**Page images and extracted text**

*** Begin section ***

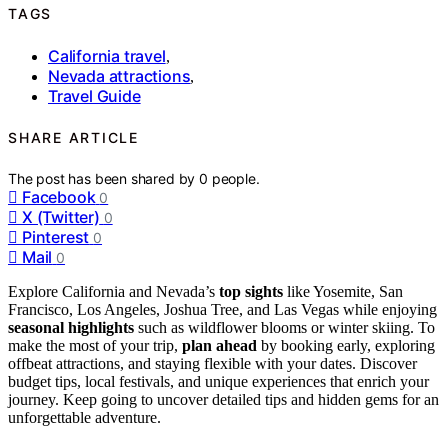
TAGS
California travel
,
Nevada attractions
,
Travel Guide
SHARE ARTICLE
The post has been shared by
0
people.
Facebook
0
X (Twitter)
0
Pinterest
0
Mail
0
Explore California and Nevada’s
top sights
like Yosemite, San
Francisco, Los Angeles, Joshua Tree, and Las Vegas while enjoying
seasonal highlights
such as wildflower blooms or winter skiing. To
make the most of your trip,
plan ahead
by booking early, exploring
offbeat attractions, and staying flexible with your dates. Discover
budget tips, local festivals, and unique experiences that enrich your
journey. Keep going to uncover detailed tips and hidden gems for an
unforgettable adventure.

*** End section ***

Copy exactly the lines that begin with the one containing "The post has been shared by" and continue to the end of the records, both included, and nothing more.

The post has been shared by
0
people.
Facebook
0
X (Twitter)
0
Pinterest
0
Mail
0
Explore California and Nevada’s
top sights
like Yosemite, San
Francisco, Los Angeles, Joshua Tree, and Las Vegas while enjoying
seasonal highlights
such as wildflower blooms or winter skiing. To
make the most of your trip,
plan ahead
by booking early, exploring
offbeat attractions, and staying flexible with your dates. Discover
budget tips, local festivals, and unique experiences that enrich your
journey. Keep going to uncover detailed tips and hidden gems for an
unforgettable adventure.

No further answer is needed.